--- START Data records ---
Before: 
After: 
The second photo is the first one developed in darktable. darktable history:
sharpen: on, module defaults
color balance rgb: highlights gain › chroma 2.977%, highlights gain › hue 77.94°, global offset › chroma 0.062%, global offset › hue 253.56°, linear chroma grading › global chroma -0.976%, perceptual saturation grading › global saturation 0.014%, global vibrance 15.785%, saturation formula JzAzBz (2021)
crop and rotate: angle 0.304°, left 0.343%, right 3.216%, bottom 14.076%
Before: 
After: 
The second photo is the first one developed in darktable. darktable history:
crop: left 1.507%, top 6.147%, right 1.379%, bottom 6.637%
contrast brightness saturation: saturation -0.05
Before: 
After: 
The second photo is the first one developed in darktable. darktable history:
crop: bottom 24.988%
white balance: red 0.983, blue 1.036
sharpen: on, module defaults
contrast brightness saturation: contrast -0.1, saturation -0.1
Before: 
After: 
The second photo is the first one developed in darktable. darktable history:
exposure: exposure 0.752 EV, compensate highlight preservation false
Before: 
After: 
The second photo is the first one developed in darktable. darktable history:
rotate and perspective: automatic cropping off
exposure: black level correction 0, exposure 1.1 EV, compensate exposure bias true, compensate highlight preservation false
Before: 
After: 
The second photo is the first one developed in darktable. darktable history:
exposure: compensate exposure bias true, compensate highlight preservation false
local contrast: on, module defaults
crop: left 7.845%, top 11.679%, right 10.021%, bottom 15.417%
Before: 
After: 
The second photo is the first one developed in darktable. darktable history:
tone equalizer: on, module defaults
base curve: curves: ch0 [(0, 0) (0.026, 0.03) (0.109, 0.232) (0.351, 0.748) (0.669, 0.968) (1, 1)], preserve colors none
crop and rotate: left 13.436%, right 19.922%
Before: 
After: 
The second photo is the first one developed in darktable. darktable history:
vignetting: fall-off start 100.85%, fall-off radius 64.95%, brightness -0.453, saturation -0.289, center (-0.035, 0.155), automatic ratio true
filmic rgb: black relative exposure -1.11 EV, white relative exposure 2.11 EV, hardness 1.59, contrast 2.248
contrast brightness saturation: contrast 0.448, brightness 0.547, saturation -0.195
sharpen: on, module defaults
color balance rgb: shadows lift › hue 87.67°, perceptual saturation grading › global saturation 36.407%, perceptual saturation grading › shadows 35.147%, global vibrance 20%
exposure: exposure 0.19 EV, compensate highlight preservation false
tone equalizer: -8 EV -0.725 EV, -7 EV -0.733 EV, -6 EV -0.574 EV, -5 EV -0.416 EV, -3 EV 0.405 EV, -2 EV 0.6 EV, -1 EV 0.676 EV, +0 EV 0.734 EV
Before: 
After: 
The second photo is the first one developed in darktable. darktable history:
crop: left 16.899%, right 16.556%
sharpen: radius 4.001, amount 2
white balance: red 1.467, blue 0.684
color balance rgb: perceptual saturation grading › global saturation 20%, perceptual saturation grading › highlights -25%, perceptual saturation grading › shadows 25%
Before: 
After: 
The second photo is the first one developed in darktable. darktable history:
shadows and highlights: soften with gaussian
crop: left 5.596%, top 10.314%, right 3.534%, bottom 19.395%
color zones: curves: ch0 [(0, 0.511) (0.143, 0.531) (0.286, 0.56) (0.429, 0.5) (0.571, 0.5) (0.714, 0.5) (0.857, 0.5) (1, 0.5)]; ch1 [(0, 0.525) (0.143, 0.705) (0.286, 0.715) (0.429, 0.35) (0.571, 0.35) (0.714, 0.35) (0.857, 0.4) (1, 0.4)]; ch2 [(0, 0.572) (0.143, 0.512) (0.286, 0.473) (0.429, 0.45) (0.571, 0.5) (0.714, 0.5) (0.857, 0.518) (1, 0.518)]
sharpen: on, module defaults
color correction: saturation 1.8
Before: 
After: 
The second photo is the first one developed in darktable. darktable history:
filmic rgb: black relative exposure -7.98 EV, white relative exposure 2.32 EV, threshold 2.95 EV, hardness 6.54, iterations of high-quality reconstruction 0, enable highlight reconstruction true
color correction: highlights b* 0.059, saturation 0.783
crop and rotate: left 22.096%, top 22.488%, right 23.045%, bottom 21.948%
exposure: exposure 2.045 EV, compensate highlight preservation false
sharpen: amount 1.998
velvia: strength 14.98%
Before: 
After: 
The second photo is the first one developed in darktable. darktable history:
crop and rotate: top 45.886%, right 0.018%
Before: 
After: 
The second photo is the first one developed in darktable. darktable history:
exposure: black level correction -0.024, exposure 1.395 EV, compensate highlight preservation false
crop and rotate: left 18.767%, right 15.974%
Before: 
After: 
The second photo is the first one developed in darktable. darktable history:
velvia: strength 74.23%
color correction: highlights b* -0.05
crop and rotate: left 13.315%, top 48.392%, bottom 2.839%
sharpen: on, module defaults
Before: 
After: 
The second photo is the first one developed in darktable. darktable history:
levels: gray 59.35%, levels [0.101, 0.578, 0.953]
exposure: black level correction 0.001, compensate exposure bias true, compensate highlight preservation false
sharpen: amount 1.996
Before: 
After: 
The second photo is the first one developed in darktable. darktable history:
--- END Data records ---
Copy all of the entries above line for line, changing nothing.

* The solution
Before: 
After: 
The second photo is the first one developed in darktable. darktable history:
sharpen: on, module defaults
color balance rgb: highlights gain › chroma 2.977%, highlights gain › hue 77.94°, global offset › chroma 0.062%, global offset › hue 253.56°, linear chroma grading › global chroma -0.976%, perceptual saturation grading › global saturation 0.014%, global vibrance 15.785%, saturation formula JzAzBz (2021)
crop and rotate: angle 0.304°, left 0.343%, right 3.216%, bottom 14.076%
Before: 
After: 
The second photo is the first one developed in darktable. darktable history:
crop: left 1.507%, top 6.147%, right 1.379%, bottom 6.637%
contrast brightness saturation: saturation -0.05
Before: 
After: 
The second photo is the first one developed in darktable. darktable history:
crop: bottom 24.988%
white balance: red 0.983, blue 1.036
sharpen: on, module defaults
contrast brightness saturation: contrast -0.1, saturation -0.1
Before: 
After: 
The second photo is the first one developed in darktable. darktable history:
exposure: exposure 0.752 EV, compensate highlight preservation false
Before: 
After: 
The second photo is the first one developed in darktable. darktable history:
rotate and perspective: automatic cropping off
exposure: black level correction 0, exposure 1.1 EV, compensate exposure bias true, compensate highlight preservation false
Before: 
After: 
The second photo is the first one developed in darktable. darktable history:
exposure: compensate exposure bias true, compensate highlight preservation false
local contrast: on, module defaults
crop: left 7.845%, top 11.679%, right 10.021%, bottom 15.417%
Before: 
After: 
The second photo is the first one developed in darktable. darktable history:
tone equalizer: on, module defaults
base curve: curves: ch0 [(0, 0) (0.026, 0.03) (0.109, 0.232) (0.351, 0.748) (0.669, 0.968) (1, 1)], preserve colors none
crop and rotate: left 13.436%, right 19.922%
Before: 
After: 
The second photo is the first one developed in darktable. darktable history:
vignetting: fall-off start 100.85%, fall-off radius 64.95%, brightness -0.453, saturation -0.289, center (-0.035, 0.155), automatic ratio true
filmic rgb: black relative exposure -1.11 EV, white relative exposure 2.11 EV, hardness 1.59, contrast 2.248
contrast brightness saturation: contrast 0.448, brightness 0.547, saturation -0.195
sharpen: on, module defaults
color balance rgb: shadows lift › hue 87.67°, perceptual saturation grading › global saturation 36.407%, perceptual saturation grading › shadows 35.147%, global vibrance 20%
exposure: exposure 0.19 EV, compensate highlight preservation false
tone equalizer: -8 EV -0.725 EV, -7 EV -0.733 EV, -6 EV -0.574 EV, -5 EV -0.416 EV, -3 EV 0.405 EV, -2 EV 0.6 EV, -1 EV 0.676 EV, +0 EV 0.734 EV
Before: 
After: 
The second photo is the first one developed in darktable. darktable history:
crop: left 16.899%, right 16.556%
sharpen: radius 4.001, amount 2
white balance: red 1.467, blue 0.684
color balance rgb: perceptual saturation grading › global saturation 20%, perceptual saturation grading › highlights -25%, perceptual saturation grading › shadows 25%
Before: 
After: 
The second photo is the first one developed in darktable. darktable history:
shadows and highlights: soften with gaussian
crop: left 5.596%, top 10.314%, right 3.534%, bottom 19.395%
color zones: curves: ch0 [(0, 0.511) (0.143, 0.531) (0.286, 0.56) (0.429, 0.5) (0.571, 0.5) (0.714, 0.5) (0.857, 0.5) (1, 0.5)]; ch1 [(0, 0.525) (0.143, 0.705) (0.286, 0.715) (0.429, 0.35) (0.571, 0.35) (0.714, 0.35) (0.857, 0.4) (1, 0.4)]; ch2 [(0, 0.572) (0.143, 0.512) (0.286, 0.473) (0.429, 0.45) (0.571, 0.5) (0.714, 0.5) (0.857, 0.518) (1, 0.518)]
sharpen: on, module defaults
color correction: saturation 1.8
Before: 
After: 
The second photo is the first one developed in darktable. darktable history:
filmic rgb: black relative exposure -7.98 EV, white relative exposure 2.32 EV, threshold 2.95 EV, hardness 6.54, iterations of high-quality reconstruction 0, enable highlight reconstruction true
color correction: highlights b* 0.059, saturation 0.783
crop and rotate: left 22.096%, top 22.488%, right 23.045%, bottom 21.948%
exposure: exposure 2.045 EV, compensate highlight preservation false
sharpen: amount 1.998
velvia: strength 14.98%
Before: 
After: 
The second photo is the first one developed in darktable. darktable history:
crop and rotate: top 45.886%, right 0.018%
Before: 
After: 
The second photo is the first one developed in darktable. darktable history:
exposure: black level correction -0.024, exposure 1.395 EV, compensate highlight preservation false
crop and rotate: left 18.767%, right 15.974%
Before: 
After: 
The second photo is the first one developed in darktable. darktable history:
velvia: strength 74.23%
color correction: highlights b* -0.05
crop and rotate: left 13.315%, top 48.392%, bottom 2.839%
sharpen: on, module defaults
Before: 
After: 
The second photo is the first one developed in darktable. darktable history:
levels: gray 59.35%, levels [0.101, 0.578, 0.953]
exposure: black level correction 0.001, compensate exposure bias true, compensate highlight preservation false
sharpen: amount 1.996
Before: 
After: 
The second photo is the first one developed in darktable. darktable history:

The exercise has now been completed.